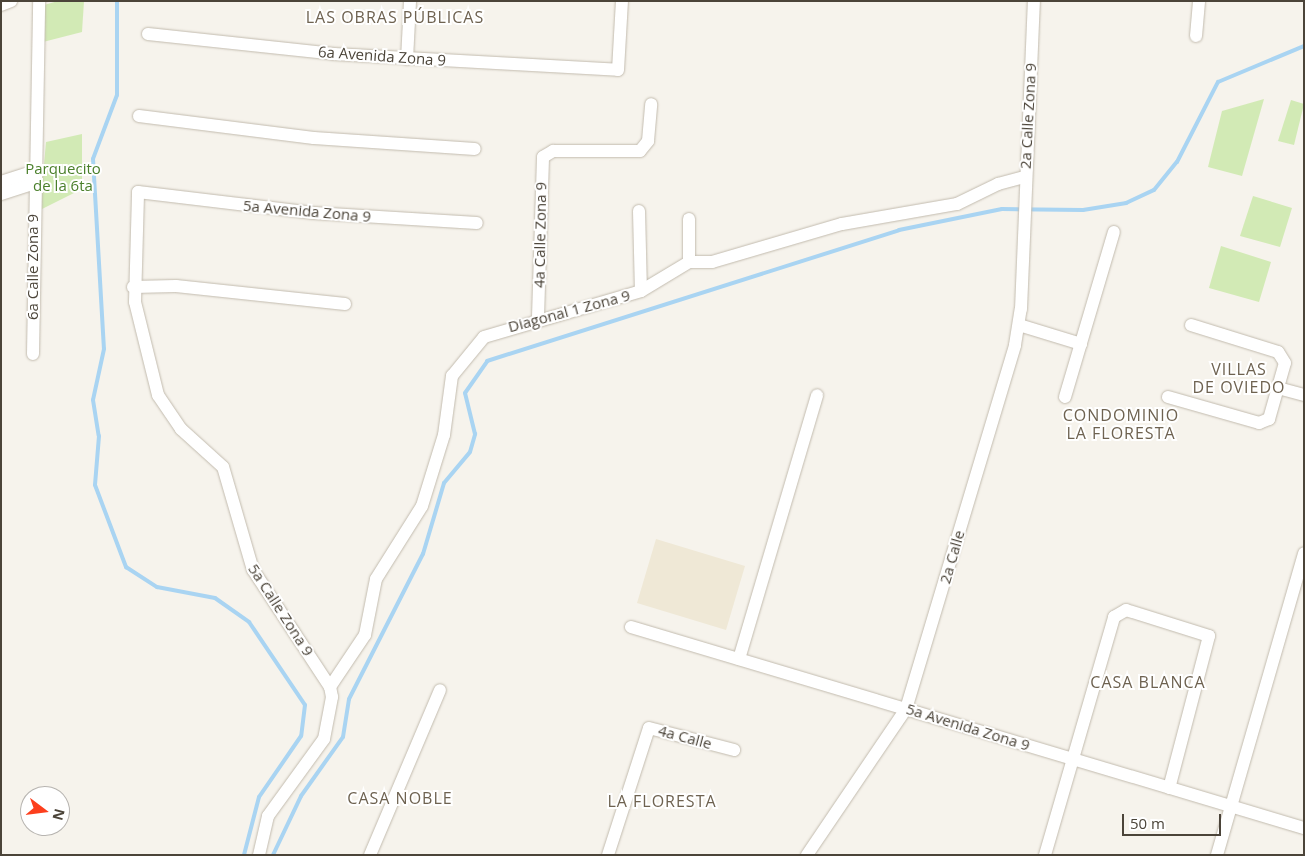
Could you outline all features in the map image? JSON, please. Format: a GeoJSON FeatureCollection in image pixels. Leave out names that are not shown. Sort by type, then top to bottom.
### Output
{"type":"FeatureCollection","features":[{"type":"Feature","properties":{"kind":"street"},"geometry":{"type":"LineString","coordinates":[[1,5],[11,1]]}},
{"type":"Feature","properties":{"kind":"street","name":"6a Calle Zona 9"},"geometry":{"type":"LineString","coordinates":[[33,354],[34,177],[39,1]]}},
{"type":"Feature","properties":{"kind":"street"},"geometry":{"type":"LineString","coordinates":[[407,59],[410,1]]}},
{"type":"Feature","properties":{"kind":"street","name":"6a Avenida Zona 9"},"geometry":{"type":"LineString","coordinates":[[148,34],[407,59],[618,70],[622,1]]}},
{"type":"Feature","properties":{"kind":"street","name":"2a Calle Zona 9"},"geometry":{"type":"LineString","coordinates":[[1024,231],[1034,1]]}},
{"type":"Feature","properties":{"kind":"street"},"geometry":{"type":"LineString","coordinates":[[1196,36],[1199,1]]}},
{"type":"Feature","properties":{"kind":"street","name":"4a Calle Zona 9"},"geometry":{"type":"LineString","coordinates":[[538,317],[545,154],[640,150],[648,141],[651,104]]}},
{"type":"Feature","properties":{"kind":"street"},"geometry":{"type":"LineString","coordinates":[[139,116],[314,138],[475,149]]}},
{"type":"Feature","properties":{"kind":"street"},"geometry":{"type":"LineString","coordinates":[[1,182],[34,177]]}},
{"type":"Feature","properties":{"kind":"street"},"geometry":{"type":"LineString","coordinates":[[1,194],[34,177]]}},
{"type":"Feature","properties":{"kind":"street","name":"Diagonal 1 Zona 9"},"geometry":{"type":"LineString","coordinates":[[330,687],[365,635],[376,579],[422,506],[444,435],[452,376],[484,337],[538,317],[641,291],[689,262],[712,262],[842,224],[957,204],[998,184],[1026,180]]}},
{"type":"Feature","properties":{"kind":"street","name":"5a Avenida Zona 9"},"geometry":{"type":"LineString","coordinates":[[138,192],[314,213],[477,223]]}},
{"type":"Feature","properties":{"kind":"street","name":"5a Calle Zona 9"},"geometry":{"type":"LineString","coordinates":[[138,192],[133,287],[158,395],[181,429],[224,467],[253,570],[330,687],[333,707],[326,734],[268,816],[258,855]]}},
{"type":"Feature","properties":{"kind":"street"},"geometry":{"type":"LineString","coordinates":[[639,210],[641,291]]}},
{"type":"Feature","properties":{"kind":"street"},"geometry":{"type":"LineString","coordinates":[[689,219],[689,262]]}},
{"type":"Feature","properties":{"kind":"street","name":"2a Calle"},"geometry":{"type":"LineString","coordinates":[[808,855],[906,709],[1019,325],[1024,231]]}},
{"type":"Feature","properties":{"kind":"street"},"geometry":{"type":"LineString","coordinates":[[1065,398],[1114,232]]}},
{"type":"Feature","properties":{"kind":"street"},"geometry":{"type":"LineString","coordinates":[[133,287],[176,286],[345,304]]}},
{"type":"Feature","properties":{"kind":"street"},"geometry":{"type":"LineString","coordinates":[[1019,325],[1081,344]]}},
{"type":"Feature","properties":{"kind":"street"},"geometry":{"type":"LineString","coordinates":[[1168,397],[1259,423],[1268,419],[1278,388],[1284,363],[1278,352],[1191,325]]}},
{"type":"Feature","properties":{"kind":"street"},"geometry":{"type":"LineString","coordinates":[[1278,388],[1304,395]]}},
{"type":"Feature","properties":{"kind":"street"},"geometry":{"type":"LineString","coordinates":[[739,659],[817,395]]}},
{"type":"Feature","properties":{"kind":"street"},"geometry":{"type":"LineString","coordinates":[[1217,855],[1304,553]]}},
{"type":"Feature","properties":{"kind":"street"},"geometry":{"type":"LineString","coordinates":[[1045,855],[1114,616],[1126,610],[1203,631],[1210,645],[1169,788]]}},
{"type":"Feature","properties":{"kind":"street","name":"5a Avenida Zona 9"},"geometry":{"type":"LineString","coordinates":[[631,627],[1304,828]]}},
{"type":"Feature","properties":{"kind":"street"},"geometry":{"type":"LineString","coordinates":[[370,855],[440,690]]}},
{"type":"Feature","properties":{"kind":"street","name":"4a Calle"},"geometry":{"type":"LineString","coordinates":[[608,855],[649,728],[734,750]]}},
{"type":"Feature","properties":{"kind":"shaded area"},"geometry":{"type":"Polygon","coordinates":[[[656,539],[745,566],[726,630],[637,603],[656,539]]]}},
{"type":"Feature","properties":{"kind":"green space"},"geometry":{"type":"Polygon","coordinates":[[[58,1],[84,1],[82,32],[43,42],[44,5],[58,1]]]}},
{"type":"Feature","properties":{"kind":"green space"},"geometry":{"type":"Polygon","coordinates":[[[1264,99],[1242,176],[1208,167],[1222,111],[1264,99]]]}},
{"type":"Feature","properties":{"kind":"green space"},"geometry":{"type":"Polygon","coordinates":[[[1291,100],[1304,104],[1294,145],[1278,141],[1291,100]]]}},
{"type":"Feature","properties":{"kind":"green space","name":"Parquecito de la 6ta"},"geometry":{"type":"Polygon","coordinates":[[[82,134],[82,189],[40,210],[46,142],[82,134]]]}},
{"type":"Feature","properties":{"kind":"green space"},"geometry":{"type":"Polygon","coordinates":[[[1253,196],[1292,208],[1280,247],[1240,236],[1253,196]]]}},
{"type":"Feature","properties":{"kind":"green space"},"geometry":{"type":"Polygon","coordinates":[[[1221,246],[1271,262],[1259,302],[1209,288],[1221,246]]]}},
{"type":"Feature","properties":{"kind":"waterway"},"geometry":{"type":"LineString","coordinates":[[117,1],[117,95],[93,159],[104,349],[93,400],[99,436],[95,485],[126,567],[157,587],[215,598],[249,622],[305,705],[301,736],[259,797],[244,855]]}},
{"type":"Feature","properties":{"kind":"waterway"},"geometry":{"type":"LineString","coordinates":[[273,855],[301,796],[343,737],[349,699],[423,554],[444,483],[470,452],[475,434],[465,393],[487,361],[899,230],[1002,209],[1083,210],[1126,203],[1154,190],[1177,162],[1218,82],[1304,46]]}},
{"type":"Feature","properties":{"kind":"district","name":"LAS OBRAS PÚBLICAS"},"geometry":{"type":"Point","coordinates":[395,17]}},
{"type":"Feature","properties":{"kind":"district","name":"VILLAS DE OVIEDO"},"geometry":{"type":"Point","coordinates":[1239,378]}},
{"type":"Feature","properties":{"kind":"district","name":"CONDOMINIO LA FLORESTA"},"geometry":{"type":"Point","coordinates":[1121,424]}},
{"type":"Feature","properties":{"kind":"district","name":"CASA BLANCA"},"geometry":{"type":"Point","coordinates":[1148,682]}},
{"type":"Feature","properties":{"kind":"district","name":"CASA NOBLE"},"geometry":{"type":"Point","coordinates":[400,798]}},
{"type":"Feature","properties":{"kind":"district","name":"LA FLORESTA"},"geometry":{"type":"Point","coordinates":[662,801]}}]}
-=-=-=-=-
WHAT NEEDS TO BE DONE — Pull out all lines of the data with the string "Polygon".

RESULT OF THIS TASK —
{"type":"Feature","properties":{"kind":"shaded area"},"geometry":{"type":"Polygon","coordinates":[[[656,539],[745,566],[726,630],[637,603],[656,539]]]}},
{"type":"Feature","properties":{"kind":"green space"},"geometry":{"type":"Polygon","coordinates":[[[58,1],[84,1],[82,32],[43,42],[44,5],[58,1]]]}},
{"type":"Feature","properties":{"kind":"green space"},"geometry":{"type":"Polygon","coordinates":[[[1264,99],[1242,176],[1208,167],[1222,111],[1264,99]]]}},
{"type":"Feature","properties":{"kind":"green space"},"geometry":{"type":"Polygon","coordinates":[[[1291,100],[1304,104],[1294,145],[1278,141],[1291,100]]]}},
{"type":"Feature","properties":{"kind":"green space","name":"Parquecito de la 6ta"},"geometry":{"type":"Polygon","coordinates":[[[82,134],[82,189],[40,210],[46,142],[82,134]]]}},
{"type":"Feature","properties":{"kind":"green space"},"geometry":{"type":"Polygon","coordinates":[[[1253,196],[1292,208],[1280,247],[1240,236],[1253,196]]]}},
{"type":"Feature","properties":{"kind":"green space"},"geometry":{"type":"Polygon","coordinates":[[[1221,246],[1271,262],[1259,302],[1209,288],[1221,246]]]}},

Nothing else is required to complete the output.